BEGIN Material for the task
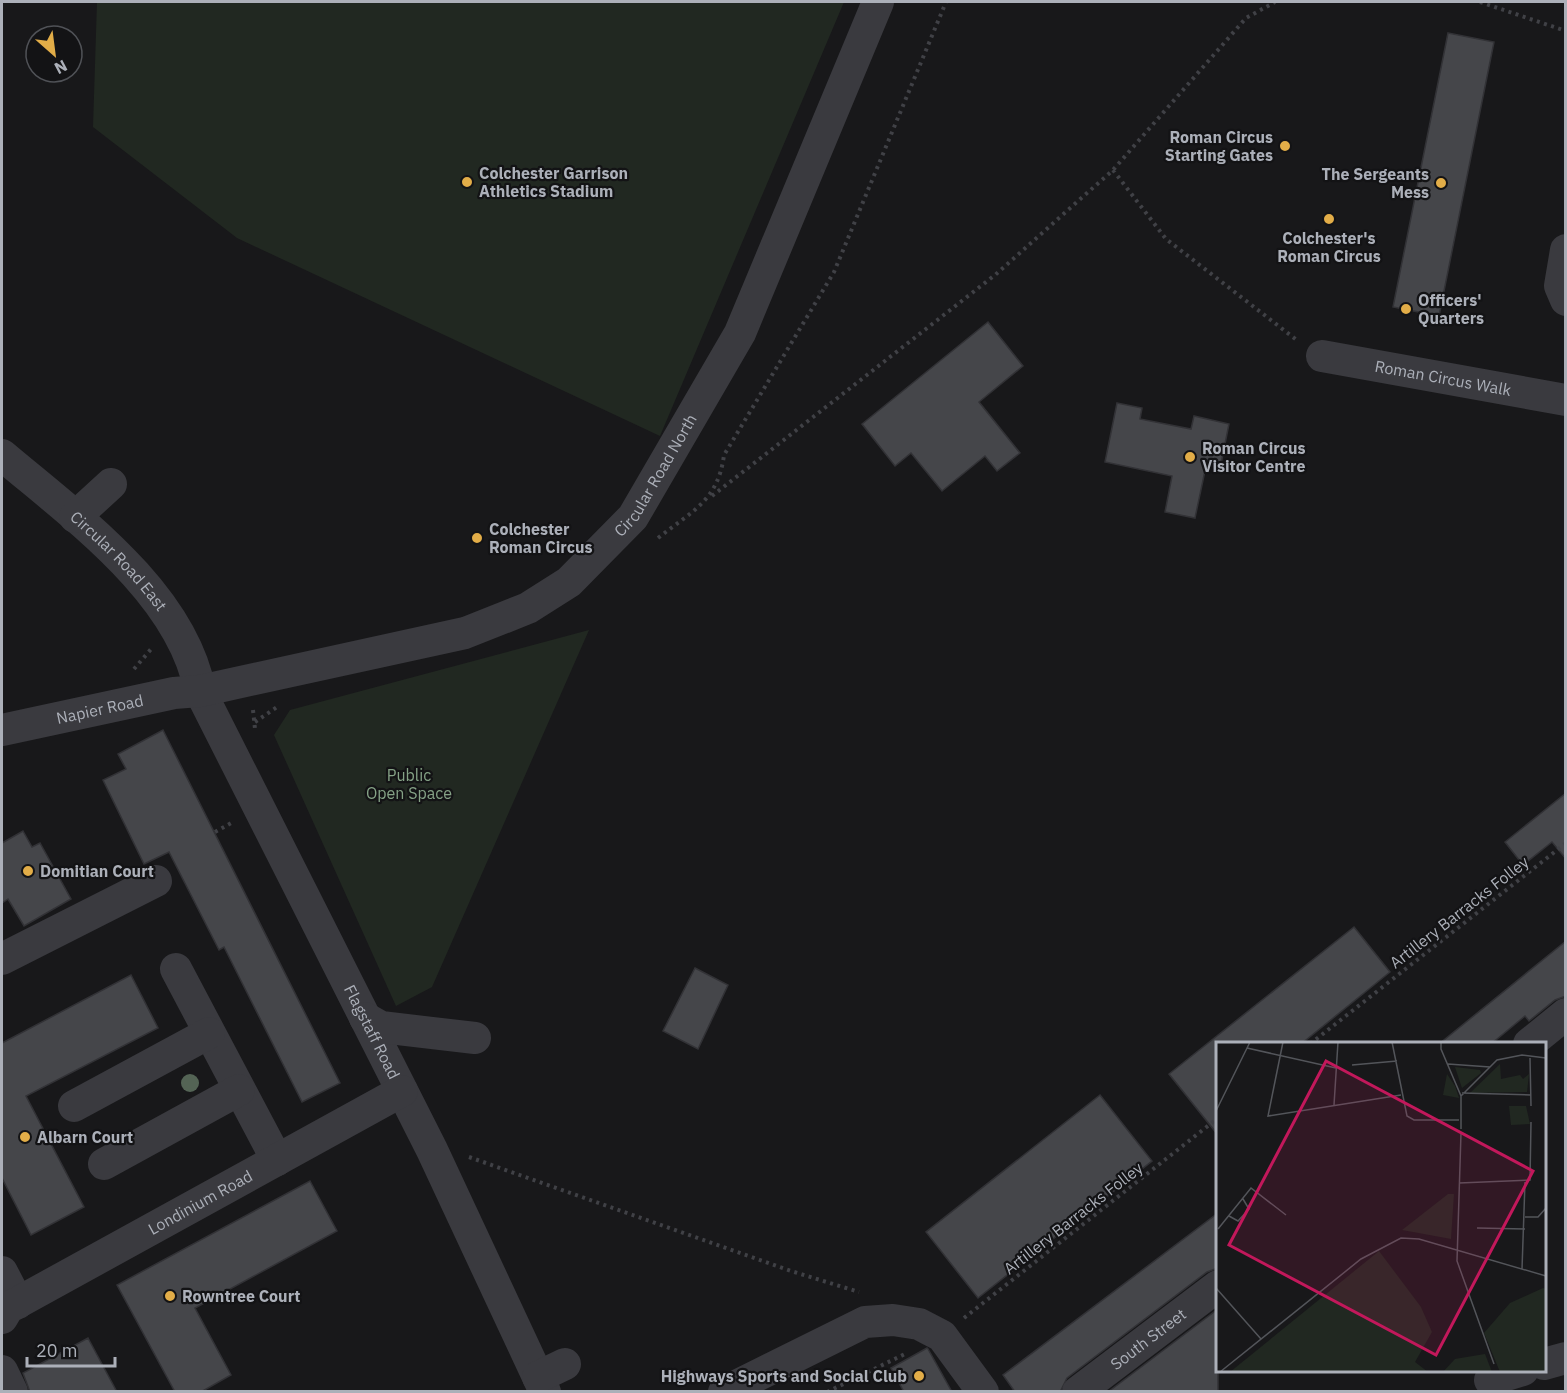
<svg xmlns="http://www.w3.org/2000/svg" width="1567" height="1393" font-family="'IBM Plex Sans',sans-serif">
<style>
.green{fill:#212821}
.building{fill:#45464a;stroke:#323236;stroke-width:1.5}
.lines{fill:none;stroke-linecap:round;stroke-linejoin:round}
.path{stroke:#404146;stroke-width:4;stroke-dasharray:3 4.5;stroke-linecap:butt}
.minor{stroke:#3a3a3f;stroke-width:32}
.tree{fill:#546455}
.poi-dot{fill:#e2ad48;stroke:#131315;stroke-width:2}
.labels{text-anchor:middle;stroke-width:4.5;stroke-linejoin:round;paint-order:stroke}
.poi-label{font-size:16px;font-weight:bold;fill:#acb0b9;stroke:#131315;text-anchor:start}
.street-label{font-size:16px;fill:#acb0b9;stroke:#131315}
.park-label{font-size:16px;fill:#85a286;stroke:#131315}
.inset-road{fill:none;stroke:#53555a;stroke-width:1.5}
.view{fill:#c2185b;fill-opacity:0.15;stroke:#c2185b;stroke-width:3}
.inset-edge{fill:none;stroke:#acb0b9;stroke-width:3}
</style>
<rect width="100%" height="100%" fill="#18181a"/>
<!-- green -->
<path class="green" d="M97 2H844L660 436 237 238 93 127Z
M589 630 432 987 396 1006 274 735 290 710Z"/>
<!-- building -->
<path class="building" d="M1448 33 1494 42 1439 316 1393 307Z
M988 322 1023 366 979 402 1020 453 997 471 985 456 942 491 911 453 895 466 862 424Z
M1117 403 1142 408 1140 419 1191 429 1194 416 1229 424 1220 469 1206 466 1195 518 1165 512 1172 476 1105 462Z
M163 730 340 1083 302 1102 224 947 219 950 169 852 144 864 103 780 126 769 118 754Z
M1566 793V859L1552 842 1523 865 1505 842Z
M23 831 32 847 40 843 71 899 24 926 8 899 2 903V843Z
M1354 927 1390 972 1301 1044H1218V1135L1169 1074Z
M1566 941V996L1555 1000 1529 1021 1525 1016 1491 1044H1439Z
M695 968 728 985 698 1049 663 1031Z
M131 975 158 1028 26 1096 84 1207 31 1235 2 1178V1043Z
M1100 1095 1152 1161 978 1298 926 1232Z
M310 1181 337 1231 195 1308 231 1375 201 1392H175L117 1285Z
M1218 1213V1268L1207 1272 1067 1378 1060 1392H1015L1003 1375Z
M1218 1309V1392H1108Z
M88 1338 117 1392H30L23 1373Z
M927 1348 928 1349 952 1392H904L891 1368Z"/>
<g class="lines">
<!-- path -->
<path class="path" d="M1480 2 1566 31
M1113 170 1166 239 1298 341
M712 496 995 275 1113 170 1246 18 1275 2
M658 538C692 511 718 501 724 455L834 272 946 2
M134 669 152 648
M253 710 255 729
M255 722 277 707
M215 832 233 822
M1310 1044 1566 843
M469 1157 791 1271 859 1292
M964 1318 1218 1118
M827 1392 907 1353"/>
<!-- minor -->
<g class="minor">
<path d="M1566 250 1560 286 1566 300"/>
<path id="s1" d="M1322 356 1566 400"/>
<path id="s2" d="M2 455C74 516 182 593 200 691L432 1150 545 1392"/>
<path d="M75 517 111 484"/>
<path id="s3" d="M2 730 174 693 200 691 465 633 528 608 569 582 633 517 740 333 878 2"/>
<path d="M2 959 156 881"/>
<path d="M176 969 277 1160"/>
<path d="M365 1018 381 1027 475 1038"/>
<path d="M1529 1044 1566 1014"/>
<path d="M74 1106 209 1033"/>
<path d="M104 1164 239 1090"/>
<path d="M2 1272 18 1303"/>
<path id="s4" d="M2 1318 8 1308 402 1091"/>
<path d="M1544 1364 1566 1358"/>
<path d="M2 1371 12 1392"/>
<path d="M538 1377 565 1364"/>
<path d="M1490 1380 1523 1370"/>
<path d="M724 1392 865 1322 893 1320 919 1324 942 1336 983 1392"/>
<path id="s5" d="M1078 1392 1218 1286"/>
</g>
</g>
<!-- trees -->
<circle class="tree" cx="190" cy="1083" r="9"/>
<!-- markers -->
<g class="poi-dot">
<circle cx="1285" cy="146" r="6"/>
<circle cx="467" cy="182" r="6"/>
<circle cx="1441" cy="183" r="6"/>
<circle cx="1329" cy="219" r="6"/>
<circle cx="1406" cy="309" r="6"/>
<circle cx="1190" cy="457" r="6"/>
<circle cx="477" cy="538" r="6"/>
<circle cx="28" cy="871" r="6"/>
<circle cx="25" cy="1137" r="6"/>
<circle cx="170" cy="1296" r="6"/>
<circle cx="919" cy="1376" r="6"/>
</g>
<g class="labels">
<!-- poi labels -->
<g class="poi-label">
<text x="1273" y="143" text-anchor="end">Roman Circus<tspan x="1273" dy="18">Starting Gates</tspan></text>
<text x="479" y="179">Colchester Garrison<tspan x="479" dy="18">Athletics Stadium</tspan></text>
<text x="1429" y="180" text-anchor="end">The Sergeants<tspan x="1429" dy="18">Mess</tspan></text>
<text x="1329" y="244" text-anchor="middle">Colchester's<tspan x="1329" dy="18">Roman Circus</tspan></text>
<text x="1418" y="306">Officers'<tspan x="1418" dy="18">Quarters</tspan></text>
<text x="1202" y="454">Roman Circus<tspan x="1202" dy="18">Visitor Centre</tspan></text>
<text x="489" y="535">Colchester<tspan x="489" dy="18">Roman Circus</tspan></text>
<text x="40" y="877">Domitian Court</text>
<text x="37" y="1143">Albarn Court</text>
<text x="182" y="1302">Rowntree Court</text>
<text x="907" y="1382" text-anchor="end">Highways Sports and Social Club</text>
</g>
<!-- street labels -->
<g class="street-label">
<text dy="6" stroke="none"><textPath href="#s1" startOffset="123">Roman Circus Walk</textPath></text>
<text dy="6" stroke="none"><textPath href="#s3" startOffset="728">Circular Road North</textPath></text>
<text dy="6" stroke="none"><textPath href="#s2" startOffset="158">Circular Road East</textPath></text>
<text dy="6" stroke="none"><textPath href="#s3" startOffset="100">Napier Road</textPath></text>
<text transform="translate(1459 912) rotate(-38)" y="6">Artillery Barracks Folley</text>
<text dy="6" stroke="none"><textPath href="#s2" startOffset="696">Flagstaff Road</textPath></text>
<text dy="6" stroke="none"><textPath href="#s4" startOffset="231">Londinium Road</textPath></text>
<text transform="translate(1073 1218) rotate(-38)" y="6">Artillery Barracks Folley</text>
<text dy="6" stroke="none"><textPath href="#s5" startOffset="88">South Street</textPath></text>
</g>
<!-- park labels -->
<g class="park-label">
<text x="409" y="781">Public<tspan x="409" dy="18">Open Space</tspan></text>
</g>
</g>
<!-- overview -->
<g transform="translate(1216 1042)">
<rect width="330" height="330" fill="#18181a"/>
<path d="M284 22 285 37 304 33 307 37 313 32 311 50 254 51ZM239 25 264 28 265 31 246 46ZM231 32 239 44 243 56 227 53ZM293 64H310L314 82 295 83ZM232 152H238L235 197 186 188ZM163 209 205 265 216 290 199 320 212 330H14ZM327 246 330 247V330H284L268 291 294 261ZM269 312 276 330H227L239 317Z" fill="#212821"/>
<path class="inset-road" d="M67 0 52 74 185 53M176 0 191 74 198 78H243M225 0V7L245 54V87M31 6 120 26M314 16 315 64M232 22 274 25M136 23 181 19M246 51 315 53M245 54 281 18 306 13 330 16M118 63 122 0M0 69 34 0M245 91 241 219 278 322M243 141 314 138 315 80M13 174 22 179 33 167 27 157M309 175H322L330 166M261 186 309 187M2 187 35 146 70 173M306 227 309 140M0 246 45 297M4 330 145 217 185 196 203 197 330 234"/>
<path class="view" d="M110 19 317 129 220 313 13 203Z"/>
<rect width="330" height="330" class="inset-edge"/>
</g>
<!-- border -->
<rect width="1567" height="1393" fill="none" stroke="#acb0b9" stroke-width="6"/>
<!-- north arrow -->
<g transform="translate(54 54) rotate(152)"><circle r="28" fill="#131315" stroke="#505257" stroke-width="1.5"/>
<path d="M0-4.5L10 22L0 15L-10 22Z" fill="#e2ad48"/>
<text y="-9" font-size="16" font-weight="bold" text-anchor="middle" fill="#acb0b9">N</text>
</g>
<!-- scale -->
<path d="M27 1357v9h88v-9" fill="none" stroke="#acb0b9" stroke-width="3"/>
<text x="36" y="1357" font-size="18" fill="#acb0b9" stroke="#131315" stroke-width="4.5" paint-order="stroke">20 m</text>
</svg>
END Material for the task
> Brief
Say how many lines in the records above hold "linecap", and give no other text.

> Task response
2